# my thoughts on the versa



## 07versa (Dec 3, 2007)

i own one... a 2007 "super" black versa... and here is my input on it... love the 6 speed but needs a little more power on the motor and the gears need to be played with a little to get the rpm`s lower when running at 70 ur at about 3200 - 3400 rpms and when its at 4k rpm`s its scream at you... =-D love the room it has in it ... for me 6ft 2 i still have room above my head... truck space its there got room for lots of stuff to carry around with you.... for long road trips not so good... back started to hurt after about 200 miles of driving... just took a 800 mile road trip to tn to live back at home... dont like how you cant really get into the motor too look at stuff its really hard to stick your hand down in there to play with stuff in the motor bay... but after all that i really love the car... im 19 years old and got the car brand new with no co signer... as far as the looks i goin to be doing some things to it to set it off from the crowd of other versa`s... such as rims, darker tinted windows, tinted lights make it all black and few other things here and there to make it a better ride... so far all ive put in it is 2 10inch kicker comp subs with 1800 watts and 4 awg wire to power it all with the factory head unit....


----------



## sunnysentra (Jul 24, 2002)

Its really stupid why nissan did not install a higher ratio for a 6-speed so the RPM's would be 1500 or 1700 rpm when going 70. I think that you would save tons of gas and get like 40 MPG if the thing was geared right. when you are in 6th gear, this should be a cruising gear only. they need to do something about that in all of the small cars.
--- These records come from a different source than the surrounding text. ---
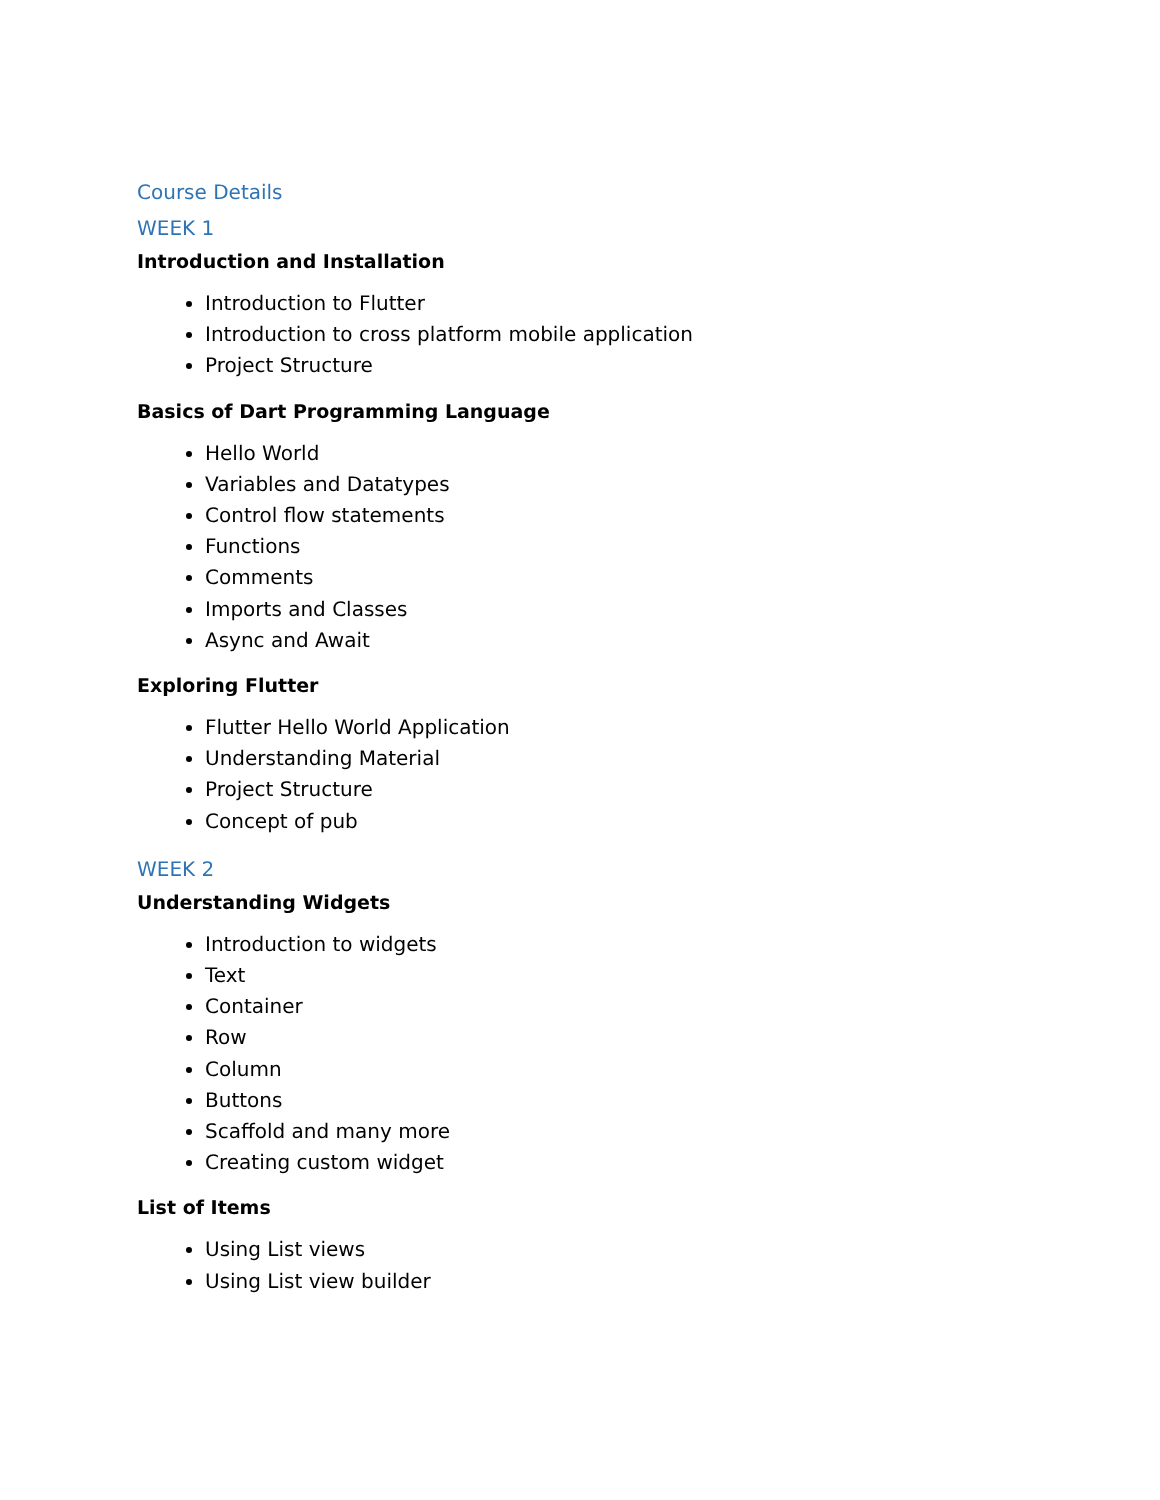Course Details
WEEK 1
Introduction and Installation
Introduction to Flutter
Introduction to cross platform mobile application
Project Structure
Basics of Dart Programming Language
Hello World
Variables and Datatypes
Control flow statements
Functions
Comments
Imports and Classes
Async and Await
Exploring Flutter
Flutter Hello World Application
Understanding Material
Project Structure
Concept of pub
WEEK 2
Understanding Widgets
Introduction to widgets
Text
Container
Row
Column
Buttons
Scaffold and many more
Creating custom widget
List of Items
Using List views
Using List view builder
I wonder what Toyota yaris and corrola have and the fit??

Chris 92 sentra SE-R


----------



## Zetro (Jul 1, 2008)

The problem is that the car does not make enough power at those types of rev's (it is a 1.8 |-4) so if the engine encountered load it would lug and the mileage would be significantly worse then what it is now.

A car at higher rev's barely working gets better mileage then a car at low revs working really hard.


----------



## 2011versa (Feb 24, 2011)

I am very happy running 3200 rpms at about 75-80 mph. I never loose speed on hills while everybody else loses 5mph. and im getting 35mpgs with a hatchback 6-speed. very good combo IMHO.


----------